Savastano è stato arrestato a Salerno nell’ambito di una inchiesta della procura locale su presunti appalti truccati. Sono dieci le ordinanze di custodia cautelare disposte dal gip del Tribunale di Salerno, mentre sono 29 gli indagati che rispondono a vario titolo dell’ipotesi di reato di turbata libertà degli incanti, induzione indebita, associazione per delinquere e corruzione elettorale.

A Savastano viene contestato anche il reato di corruzione elettorale, così come a Fiorenzo Zoccola, presidente di una cooperativa sociale e gestore di fatto di altre coop che avevano in gestione la manutenzione ordinaria e conservativa del Comune di Salerno. Tra le persone finite agli arresti domiciliari c’è anche il dirigente del settore ambiente del Comune di Salerno, Luca Caselli, accusato di associazione a delinquere finalizzata alla turbata libertà degli incanti inerenti l’aggiudicazione di appalti.

Savastano, attualmente nel gruppo consiliare di “Campania Libera – Noi Campani – Psi”, era stato il più votato tra i candidati di ‘Campania Libera’. Eletto nella circoscrizione Salerno, aveva ottenuto 16.587 preferenze ed è attualmente vicepresidente della Commissione politiche sociali, istruzione, cultura e ricerca scientifica.

Considerato un fedelissimo del governatore De Luca, tra il 1993 e il 2001, e tra il 2011 e il 2016, Savastano è stato assessore allo sport e alle politiche sociali del Comune di Salerno, in Giunte guidate dall’allora sindaco De Luca, oggi invece presidente della Regione.

INDAGATO ANCHE IL SINDACO DI SALERNO – Tra i 29 indagati nell’inchiesta della Procura di Salerno figura anche il sindaco del capoluogo, Vincenzo Napoli, appena riconfermato primo cittadino lunedì scorso col 57% voti, a capo di una coalizione di centrosinistra.

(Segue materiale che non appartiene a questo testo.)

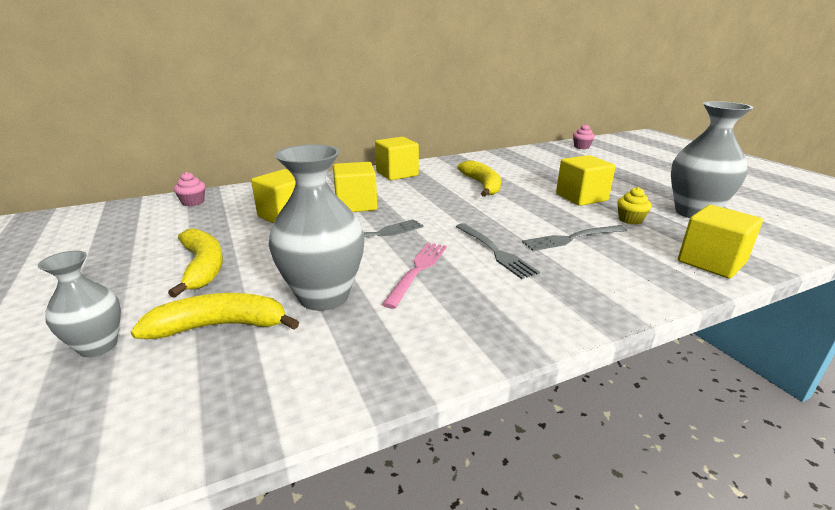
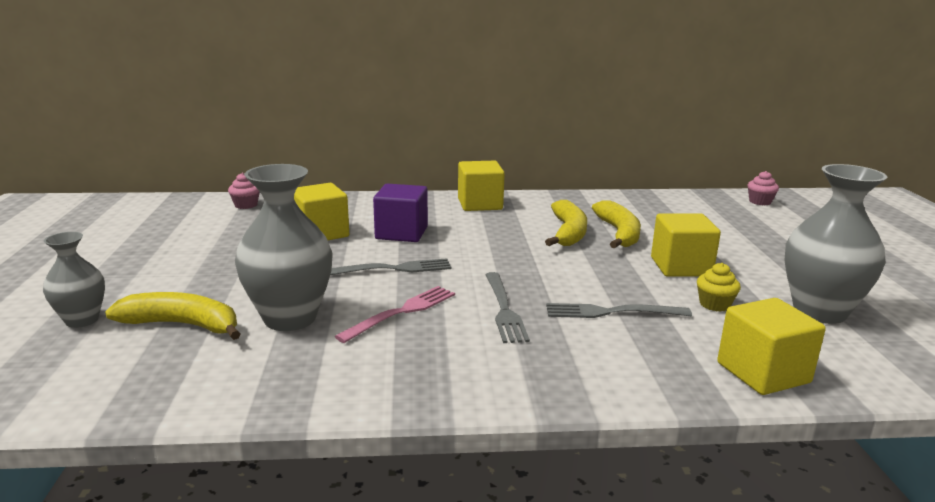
camera: 20 degrees right, 5 degrees down
(203, 267) = (208, 270): yellow banana -> yellow banana (619, 233)
(356, 205) = (401, 233): yellow cube -> purple cube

Napoli risulta indagati per per fatti risalenti alla precedente amministrazione. “In relazione all’indagine in corso, esprimiamo piena fiducia nell’azione della Magistratura. Attendiamo sereni gli esiti dell’inchiesta, che ci auguriamo facciano rapidamente piena luce sui fatti contestati”, ha spiegato in una nota Napoli.

DE LUCA: “SPERO NON SCUSE TRA 10 ANNI” – “Spero che non si ritorni a dover ascoltare le scuse dopo magari 10 anni di una vicenda giudiziaria”. Queste le parole del presidente della Giunta regionale della Campania, Vincenzo De Luca, in risposta alle domande dei giornalisti, a margine del Forum Francia-regioni meridionali, in relazione all’inchiesta sugli appalti truccati. “Tranquilli tutti quanti – ha aggiunto De Luca – C’è un lavoro che è in corso, grande rispetto, serenità e grande fiducia. Punto, tutto il resto è bene toglierlo di mezzo”.